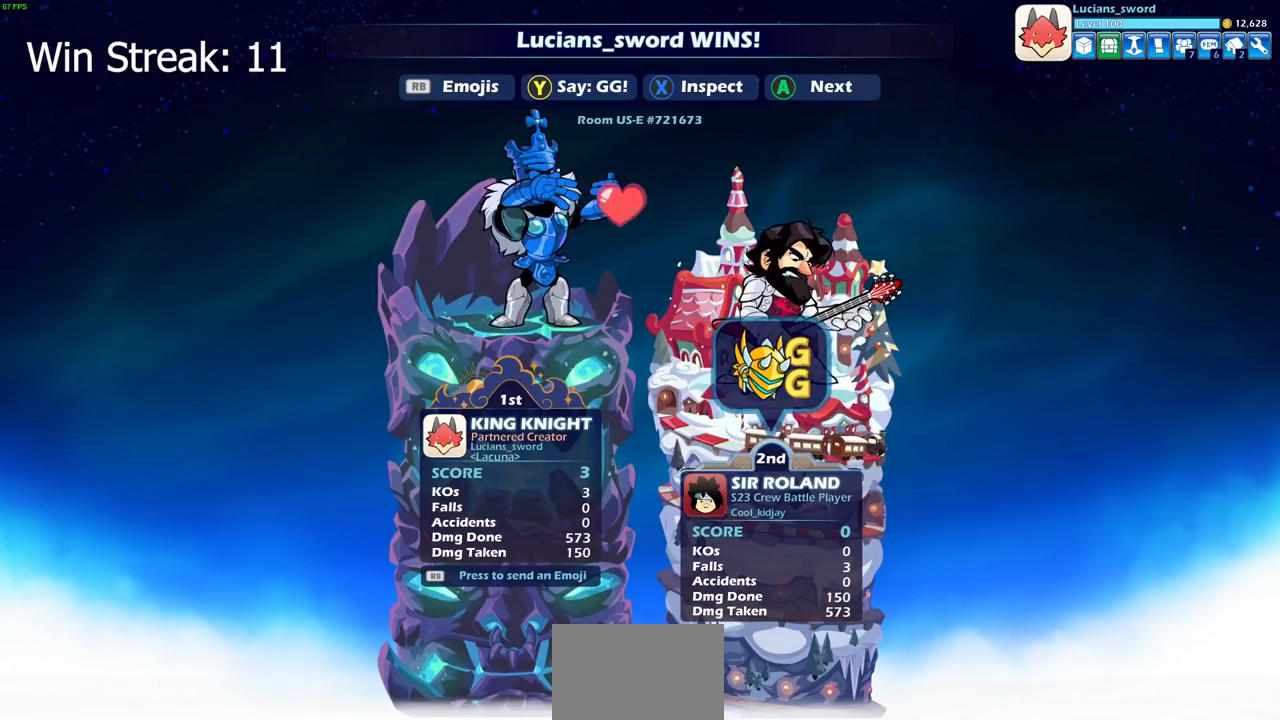
{"buttons": ["CROSS"], "left_stick": "center", "right_stick": "center", "events": [[67, "TRIANGLE", "down"], [133, "TRIANGLE", "up"], [433, "CROSS", "down"]]}
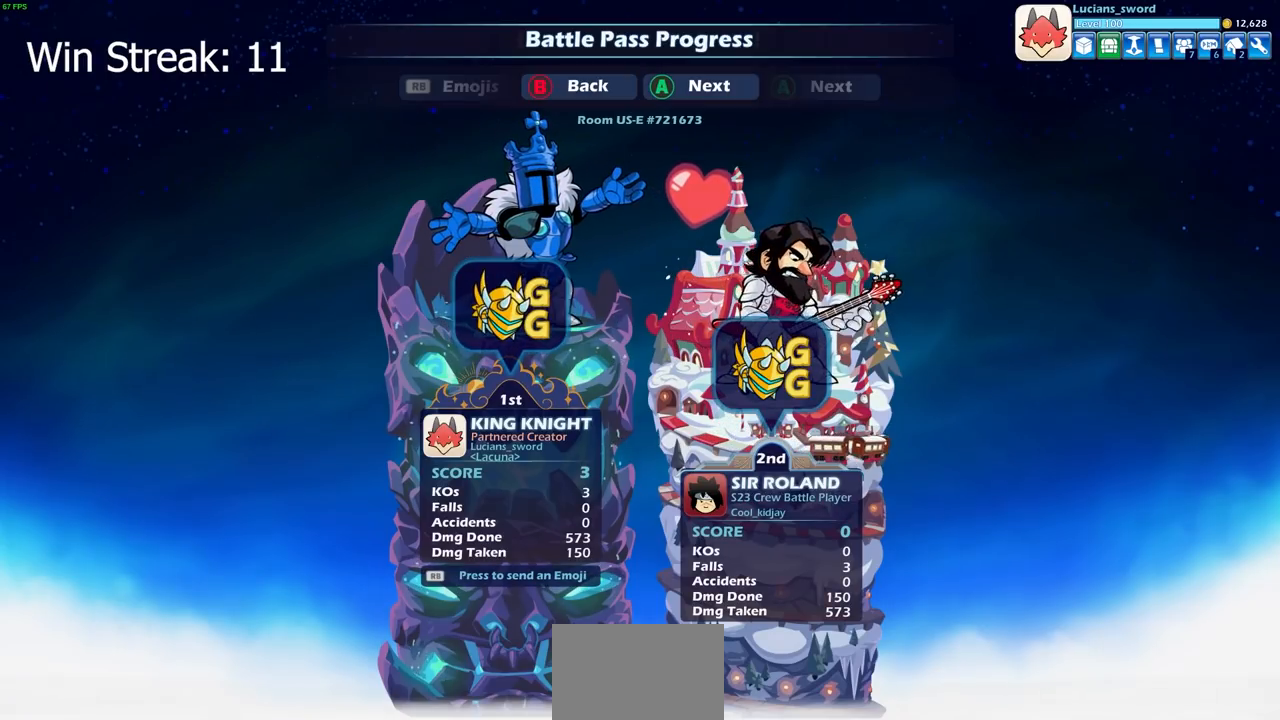
{"buttons": ["CROSS"], "left_stick": "center", "right_stick": "center", "events": [[17, "CROSS", "up"], [133, "CROSS", "down"], [217, "CROSS", "up"], [317, "CROSS", "down"], [400, "CROSS", "up"], [500, "CROSS", "down"]]}
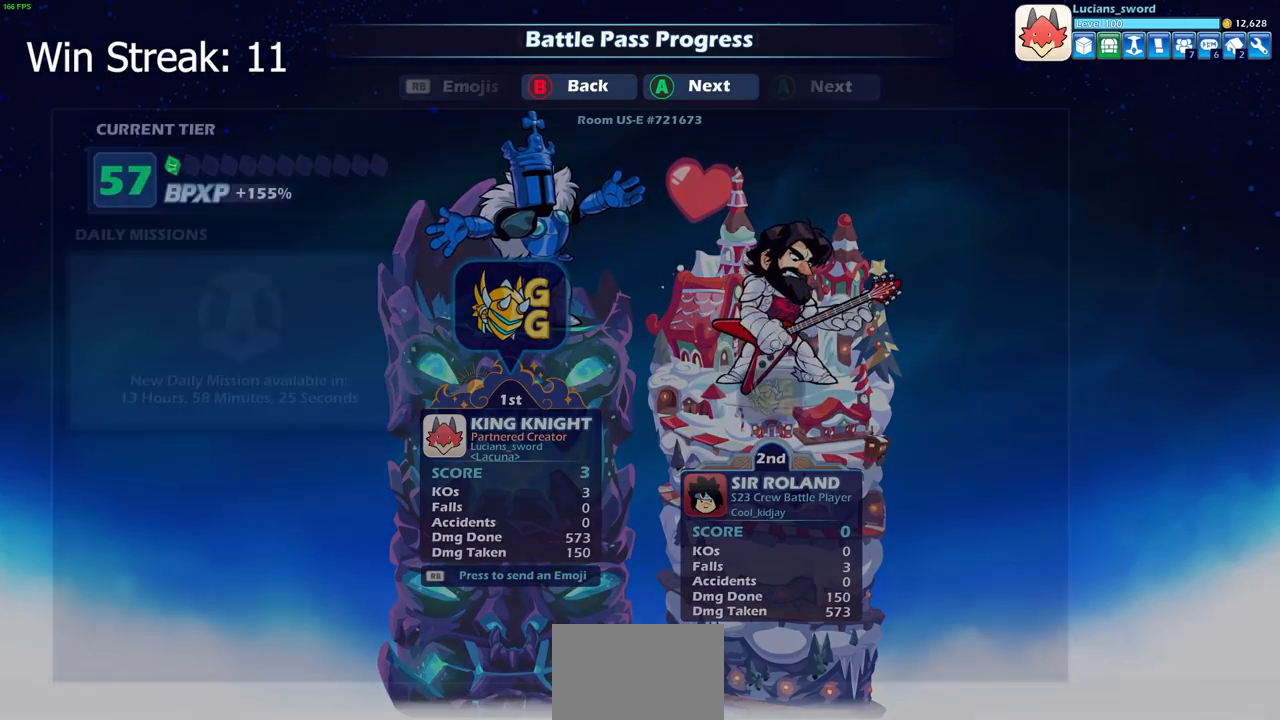
{"buttons": [], "left_stick": "center", "right_stick": "center", "events": [[83, "CROSS", "up"], [183, "CROSS", "down"], [267, "CROSS", "up"], [383, "CROSS", "down"], [450, "CROSS", "up"]]}
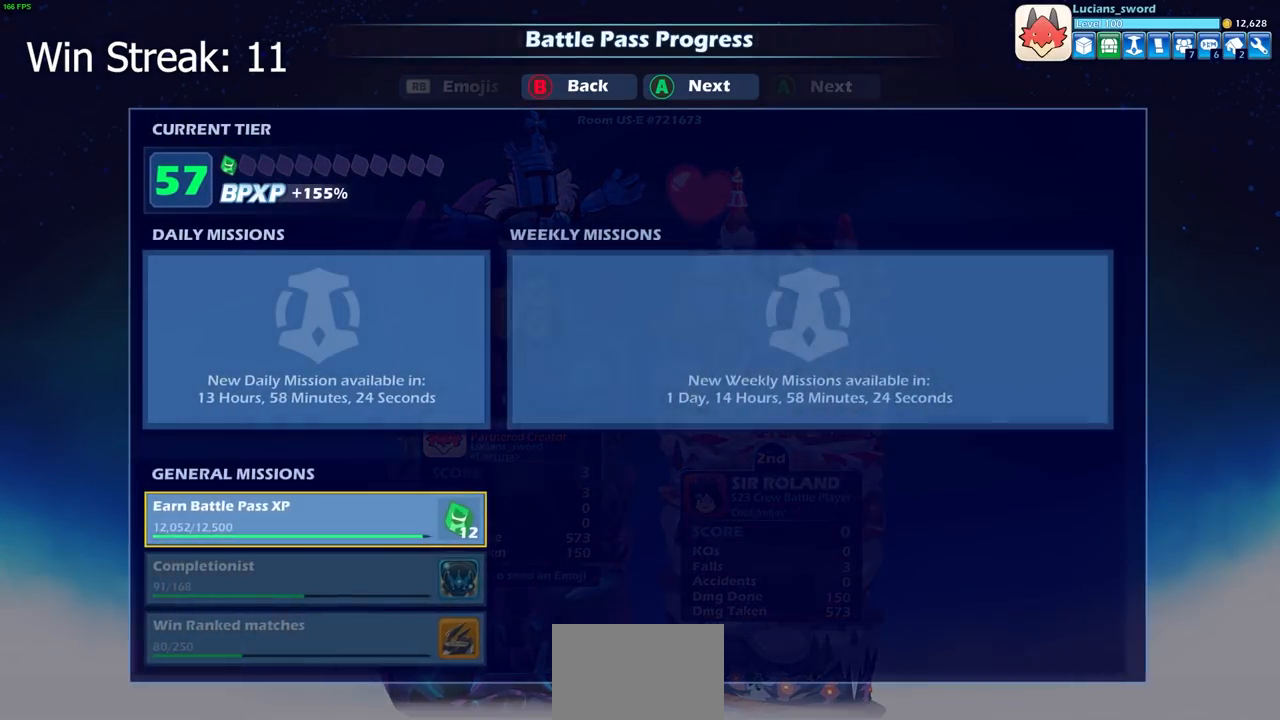
{"buttons": [], "left_stick": "center", "right_stick": "center", "events": [[50, "CROSS", "down"], [133, "CROSS", "up"], [233, "CROSS", "down"], [300, "CROSS", "up"], [400, "CROSS", "down"], [467, "CROSS", "up"]]}
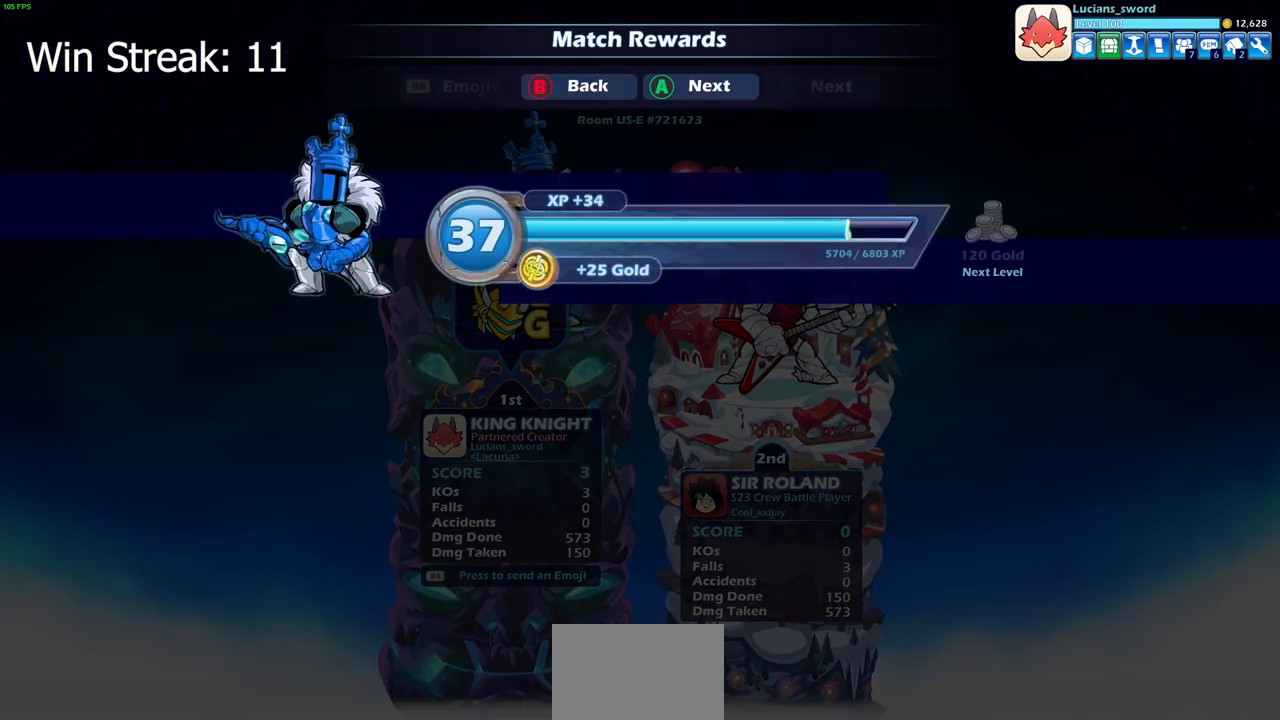
{"buttons": [], "left_stick": "center", "right_stick": "center", "events": [[83, "CROSS", "down"], [167, "CROSS", "up"], [250, "CROSS", "down"], [333, "CROSS", "up"], [433, "CROSS", "down"], [500, "CROSS", "up"]]}
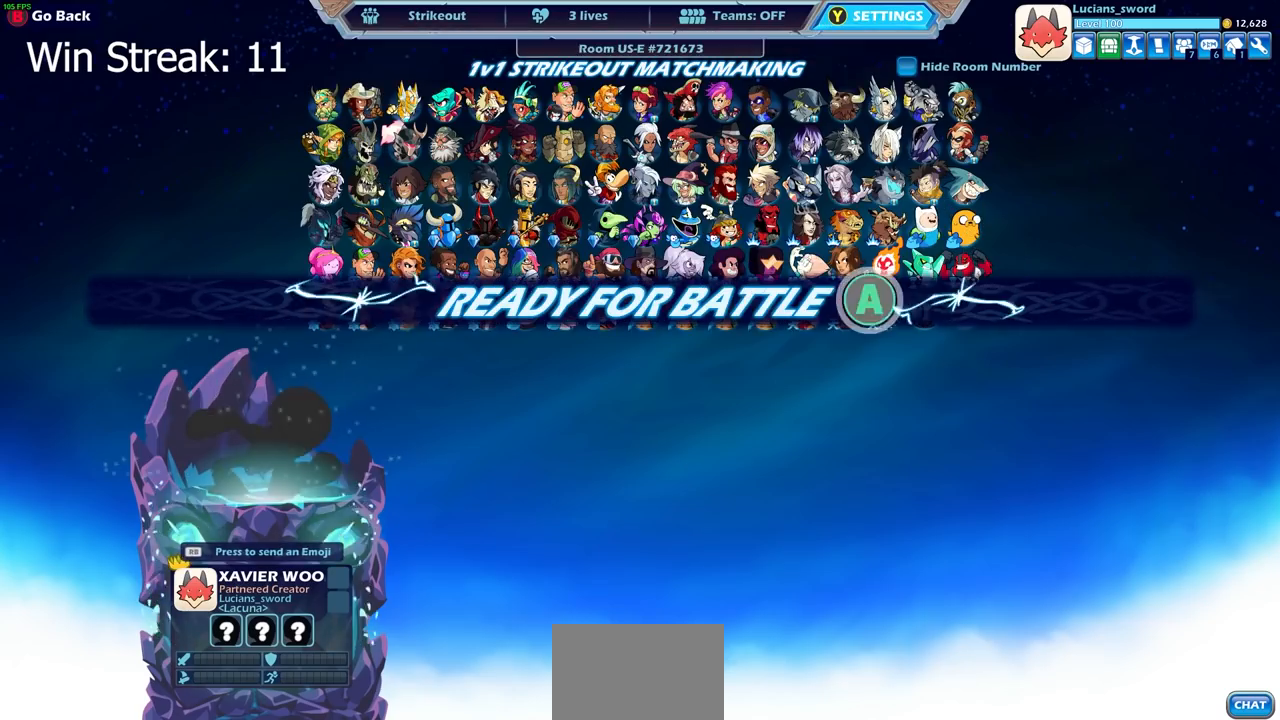
{"buttons": [], "left_stick": "center", "right_stick": "center", "events": [[83, "CROSS", "down"], [133, "CROSS", "up"], [233, "CROSS", "down"], [300, "CROSS", "up"]]}
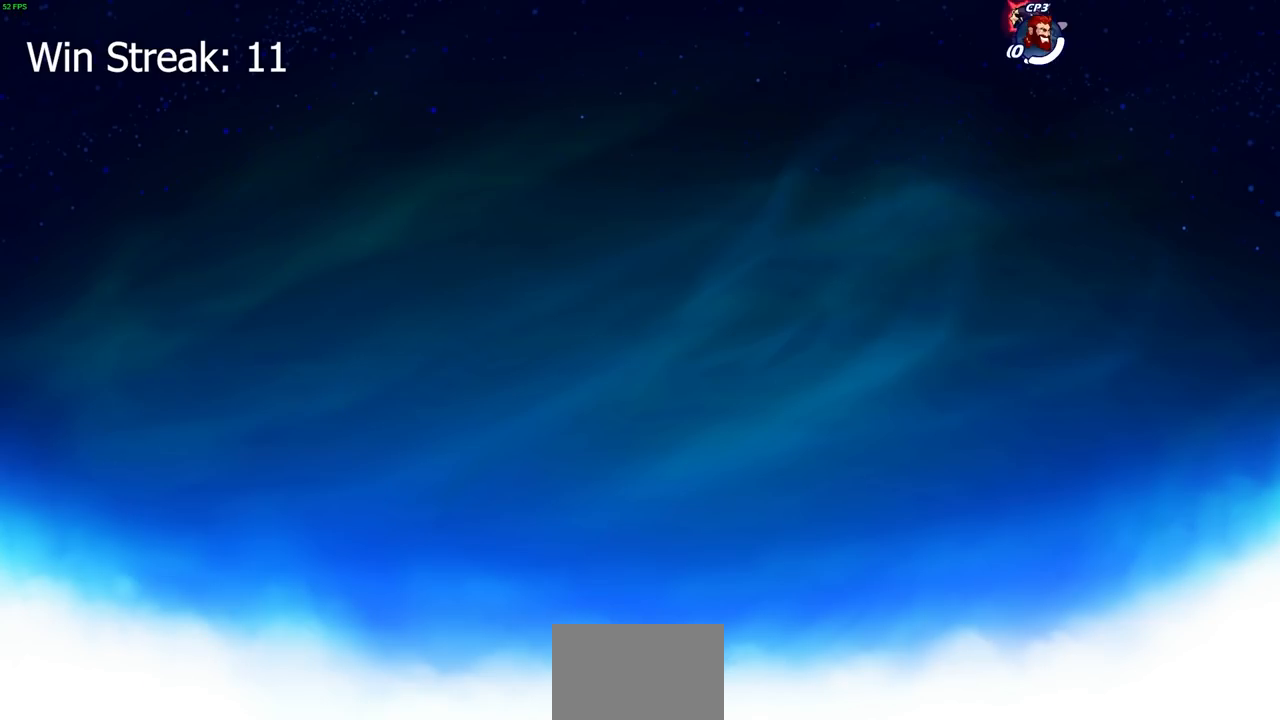
{"buttons": [], "left_stick": "left", "right_stick": "center", "events": [[450, "left_stick", "left"]]}
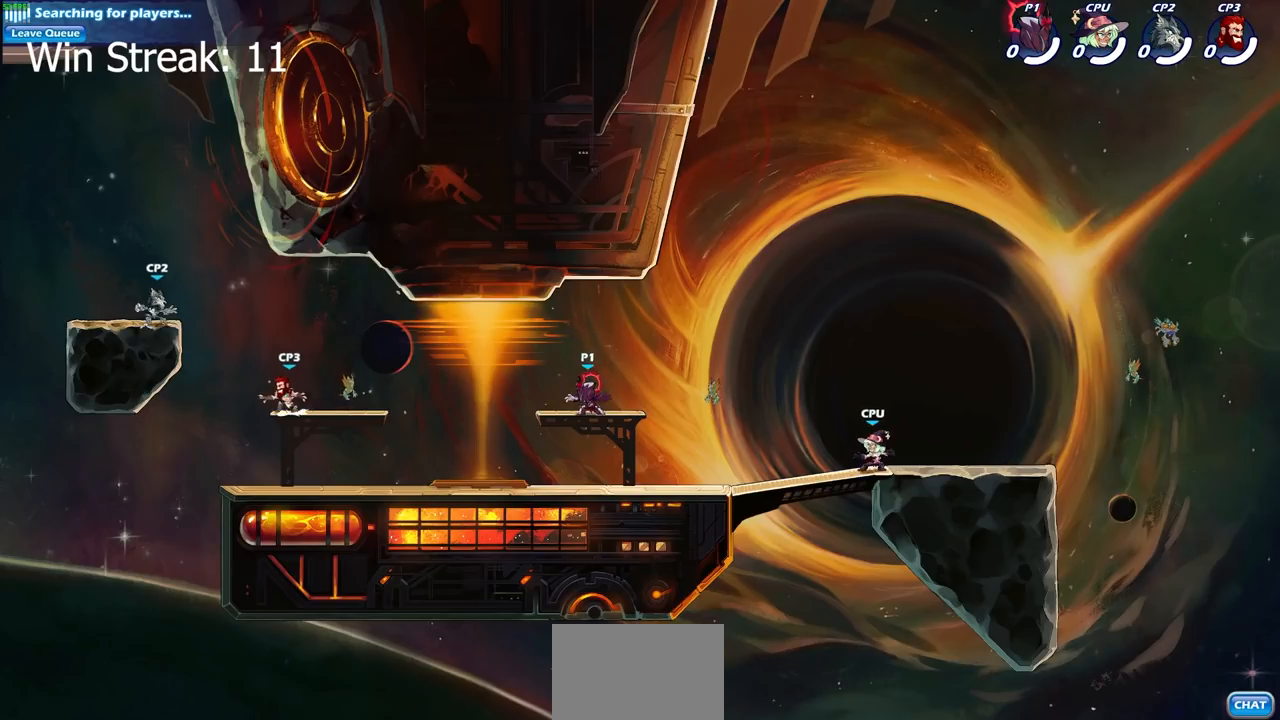
{"buttons": ["R1", "R2"], "left_stick": "right", "right_stick": "center", "events": [[100, "R1", "down"], [100, "R2", "down"], [233, "R1", "up"], [250, "R2", "up"], [333, "left_stick", "right"], [350, "R1", "down"], [350, "R2", "down"]]}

────

> _YOUR ASSIGNMENT_: Retype the lines above exactly, no pictures.

> _RESULT FOR THIS EXERCISE_:
{"buttons": ["CROSS"], "left_stick": "center", "right_stick": "center", "events": [[67, "TRIANGLE", "down"], [133, "TRIANGLE", "up"], [433, "CROSS", "down"]]}
{"buttons": ["CROSS"], "left_stick": "center", "right_stick": "center", "events": [[17, "CROSS", "up"], [133, "CROSS", "down"], [217, "CROSS", "up"], [317, "CROSS", "down"], [400, "CROSS", "up"], [500, "CROSS", "down"]]}
{"buttons": [], "left_stick": "center", "right_stick": "center", "events": [[83, "CROSS", "up"], [183, "CROSS", "down"], [267, "CROSS", "up"], [383, "CROSS", "down"], [450, "CROSS", "up"]]}
{"buttons": [], "left_stick": "center", "right_stick": "center", "events": [[50, "CROSS", "down"], [133, "CROSS", "up"], [233, "CROSS", "down"], [300, "CROSS", "up"], [400, "CROSS", "down"], [467, "CROSS", "up"]]}
{"buttons": [], "left_stick": "center", "right_stick": "center", "events": [[83, "CROSS", "down"], [167, "CROSS", "up"], [250, "CROSS", "down"], [333, "CROSS", "up"], [433, "CROSS", "down"], [500, "CROSS", "up"]]}
{"buttons": [], "left_stick": "center", "right_stick": "center", "events": [[83, "CROSS", "down"], [133, "CROSS", "up"], [233, "CROSS", "down"], [300, "CROSS", "up"]]}
{"buttons": [], "left_stick": "left", "right_stick": "center", "events": [[450, "left_stick", "left"]]}
{"buttons": ["R1", "R2"], "left_stick": "right", "right_stick": "center", "events": [[100, "R1", "down"], [100, "R2", "down"], [233, "R1", "up"], [250, "R2", "up"], [333, "left_stick", "right"], [350, "R1", "down"], [350, "R2", "down"]]}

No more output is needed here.